Que dificuldades você encontrou para desenvolver um estilo próprio? Alguma autora influenciou você mais do que outras?
Eu ainda encontro essas dificuldades, para ser bem honesta. Não posso me dar ao luxo de dizer “esse é meu estilo”. Não sei se isso vai existir, e se vier a existir levará anos e anos. Sei das minhas preferências estéticas, por exemplo gosto do hibridismo, das experimentações, refuto as formas mais clássicas, prefiro cada vez mais o quedesconcerta ao contrário do que acaricia.
Bom, sobre influências, tenho que dizer que na minha formação literária escolar tive basicamente contato com obras masculinas. Li muito Camões, Machado, Pessoa, Drummond, os modernistas brasileiros, tudo aquilo que aparece nas apostilas didáticas. Então lembro quando eu tinha 14 anos e surgiu para mim a Clarice Lispector. Li a Hora da Estrela três vezes seguidas, aquilo foi mágico! Hoje ela não é a minha favorita, mas foi a primeira a aparecer e me mostrar uma intensidade e um poder de reflexão sobre si mesma e sobre o universo até então inéditos. Eu tenho a consciência de que minha formação literária básica é formada majoritariamente por escritores homens, brancos, com forte influência eurocêntrica, então hoje eu tento compensar isso de todas as formas, preencher todas essas lacunas de outros pontos de vista e outras referências culturais. Eu aprendo muito com as mulheres que convivo no dia a dia. A leitura e a troca com escritoras contemporâneas têm sido cada vez mais frequente e prazerosa. É muito bom poder conviver com gente de todos os cantos do país, alargar os limites geográficos, sorver um pouquinho da escrita de cada uma.
Você poderia recomendar três livros aos seus leitores, destacando o que mais gosta em cada um deles?
Poxa, José, apenas três? Isso é uma quase uma tortura, mas vamos lá. Vou optar por autoras mulheres, brasileiras, editoras independentes e tentar descentralizar.
Sem vista para o mar, da Carol Rodrigues (Edith): depois de ler esse livro eu fiquei seis meses seguidos escrevendo contos. Aqui a linguagem não é apenas o meio de transmitir as histórias; ela possui, em si mesma, uma vivacidade e fluidez que embala a leitura. Neste livro não existe visão dicotômica de mundo: as personagens da Carol são sempre multifacetadas, com qualidades que vão além de um discurso moral, econômico ou social. Por mais que a concretude das realidades apresentadas seja parte inerente da história, não funcionam como ponto de partida.Os contos são também permeados de imprevistos, encontros e desencontros – tanto em nível de trama quanto de experiência do leitor.

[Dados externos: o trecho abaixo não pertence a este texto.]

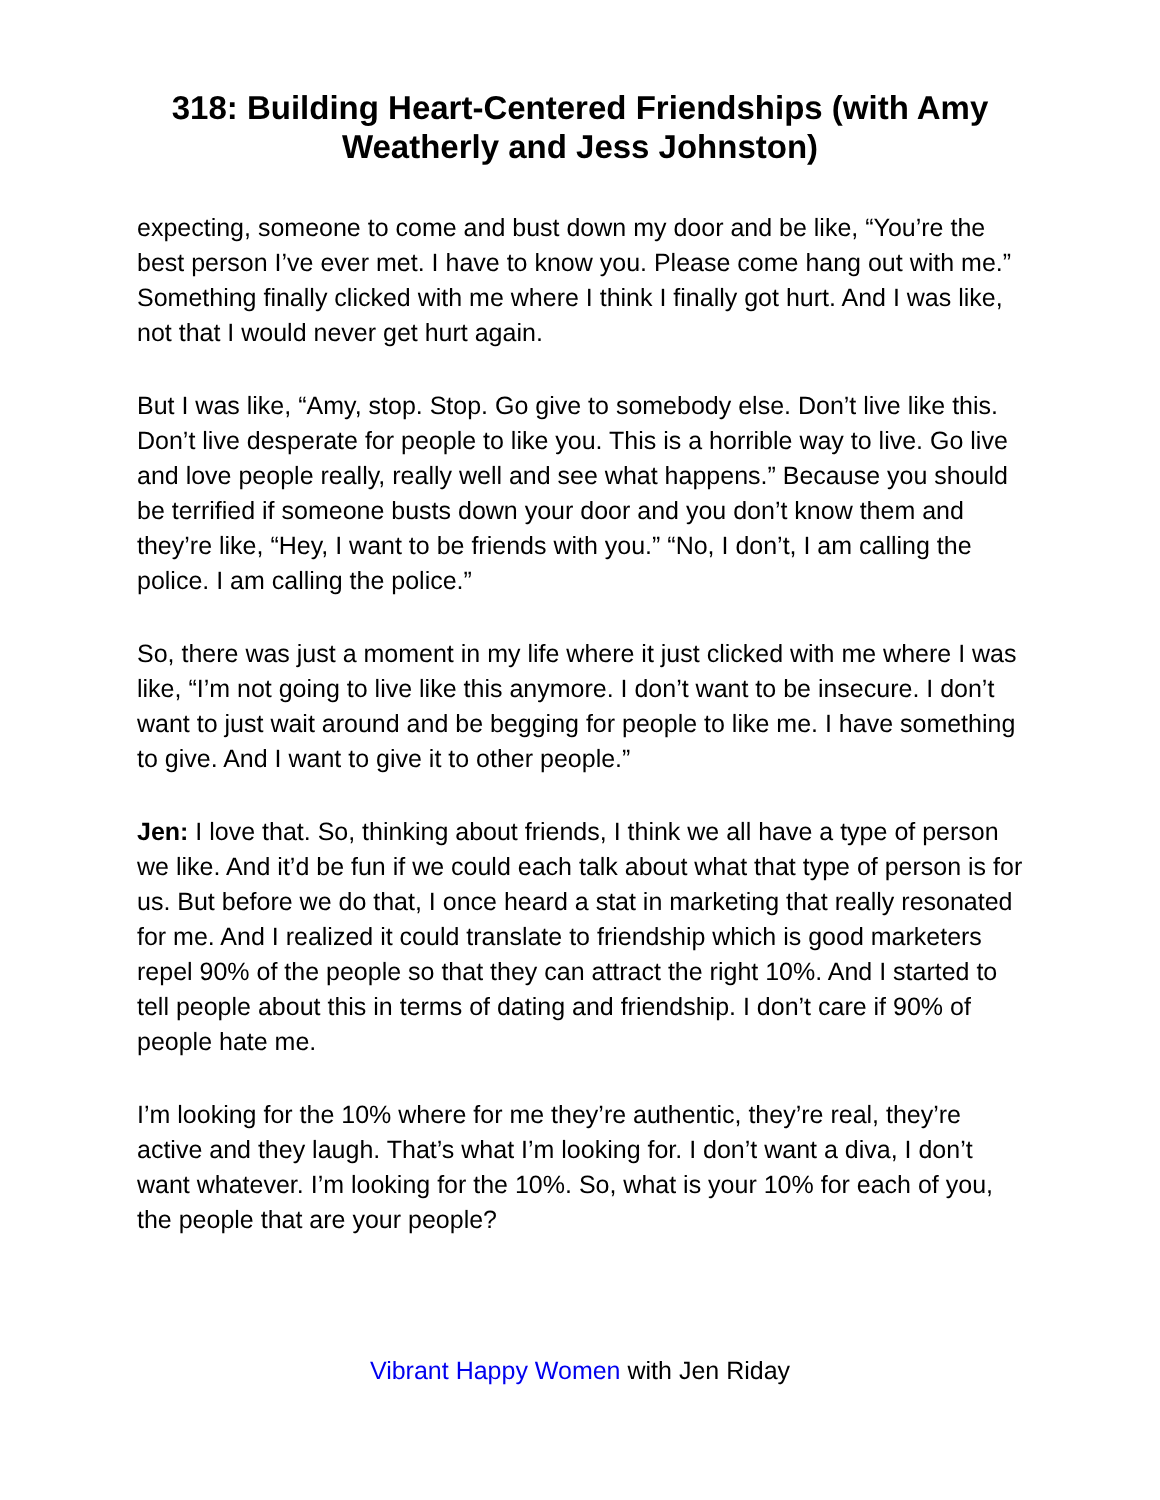318: Building Heart-Centered Friendships (with Amy Weatherly and Jess Johnston)
expecting, someone to come and bust down my door and be like, “You’re the best person I’ve ever met. I have to know you. Please come hang out with me.” Something finally clicked with me where I think I finally got hurt. And I was like, not that I would never get hurt again.
But I was like, “Amy, stop. Stop. Go give to somebody else. Don’t live like this. Don’t live desperate for people to like you. This is a horrible way to live. Go live and love people really, really well and see what happens.” Because you should be terrified if someone busts down your door and you don’t know them and they’re like, “Hey, I want to be friends with you.” “No, I don’t, I am calling the police. I am calling the police.”
So, there was just a moment in my life where it just clicked with me where I was like, “I’m not going to live like this anymore. I don’t want to be insecure. I don’t want to just wait around and be begging for people to like me. I have something to give. And I want to give it to other people.”
Jen: I love that. So, thinking about friends, I think we all have a type of person we like. And it’d be fun if we could each talk about what that type of person is for us. But before we do that, I once heard a stat in marketing that really resonated for me. And I realized it could translate to friendship which is good marketers repel 90% of the people so that they can attract the right 10%. And I started to tell people about this in terms of dating and friendship. I don’t care if 90% of people hate me.
I’m looking for the 10% where for me they’re authentic, they’re real, they’re active and they laugh. That’s what I’m looking for. I don’t want a diva, I don’t want whatever. I’m looking for the 10%. So, what is your 10% for each of you, the people that are your people?
Vibrant Happy Women with Jen Riday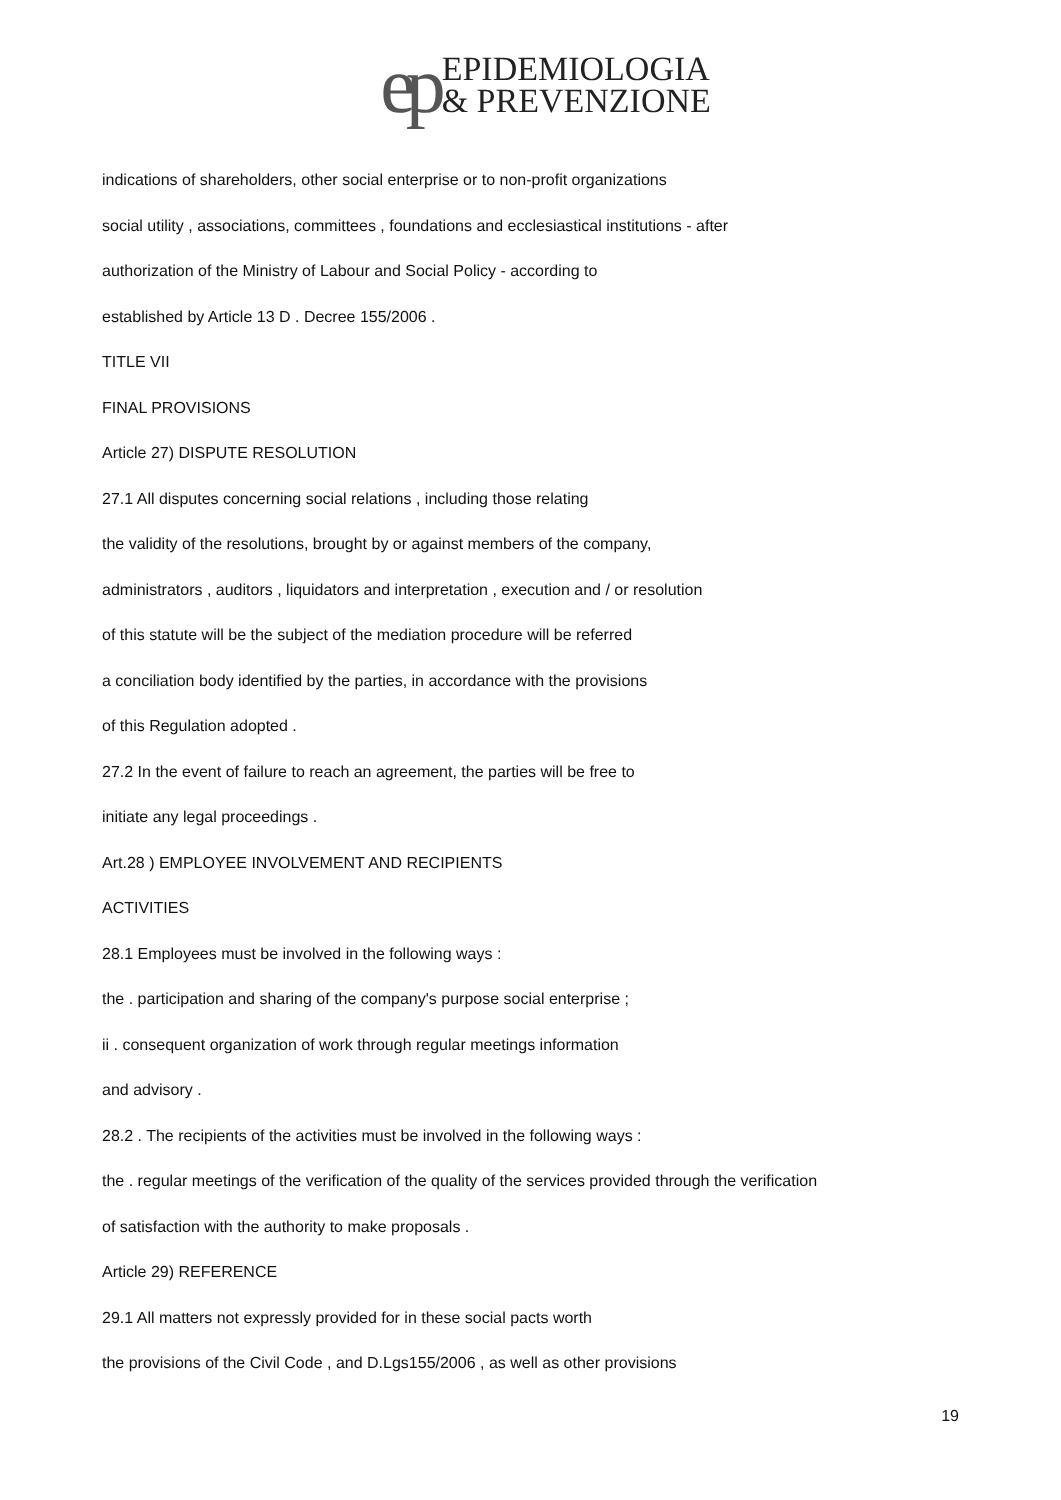ep
EPIDEMIOLOGIA
& PREVENZIONE
indications of shareholders, other social enterprise or to non-profit organizations
social utility , associations, committees , foundations and ecclesiastical institutions - after
authorization of the Ministry of Labour and Social Policy - according to
established by Article 13 D . Decree 155/2006 .
TITLE VII
FINAL PROVISIONS
Article 27) DISPUTE RESOLUTION
27.1 All disputes concerning social relations , including those relating
the validity of the resolutions, brought by or against members of the company,
administrators , auditors , liquidators and interpretation , execution and / or resolution
of this statute will be the subject of the mediation procedure will be referred
a conciliation body identified by the parties, in accordance with the provisions
of this Regulation adopted .
27.2 In the event of failure to reach an agreement, the parties will be free to
initiate any legal proceedings .
Art.28 ) EMPLOYEE INVOLVEMENT AND RECIPIENTS
ACTIVITIES
28.1 Employees must be involved in the following ways :
the . participation and sharing of the company's purpose social enterprise ;
ii . consequent organization of work through regular meetings information
and advisory .
28.2 . The recipients of the activities must be involved in the following ways :
the . regular meetings of the verification of the quality of the services provided through the verification
of satisfaction with the authority to make proposals .
Article 29) REFERENCE
29.1 All matters not expressly provided for in these social pacts worth
the provisions of the Civil Code , and D.Lgs155/2006 , as well as other provisions
19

O Martelo, da Adelaide Ivánova (Garupa): a autora pernambucana que mora em Berlim não tem medo de tocar nas feridas. O livro é dividido em duas partes, na primeira há a voz da mulher estuprada e na segunda da mulher adúltera. Adelaide renuncia qualquer resquício de parnasianismo poético e sabe que a poesia pode nascer de qualquer coisa. Ela também é excelente em subverter as estruturas primárias da poesia masculina com suas musas. Aqui neste livro temos o Humboldt, que é uma espécie de muso que representa todos os homens presentes no nosso dia a dia. Não posso deixar de falar do livro enquanto objeto, que vem com uma fina camada de tinta vermelha e deixa as mãos coloridas depois da leitura, dentro de um significante super potente.
Quarto de Despejo – diário de uma favelada, da Carolina Maria de Jesus (Ática): trata-se do diário da catadora de papel que viveu na favela do Canindé com seus três filhos. Aqui temos um relato cruel da nossasociedade igualmente cruel; não há borboletas ou passarinhos, tudo o que permeia a vida da Carolina é fome, miséria, desigualdade, violência e incerteza com relação ao futuro. É puro realismo com um olhar sensível da escritora. É uma leitura dura, dolorida e necessária.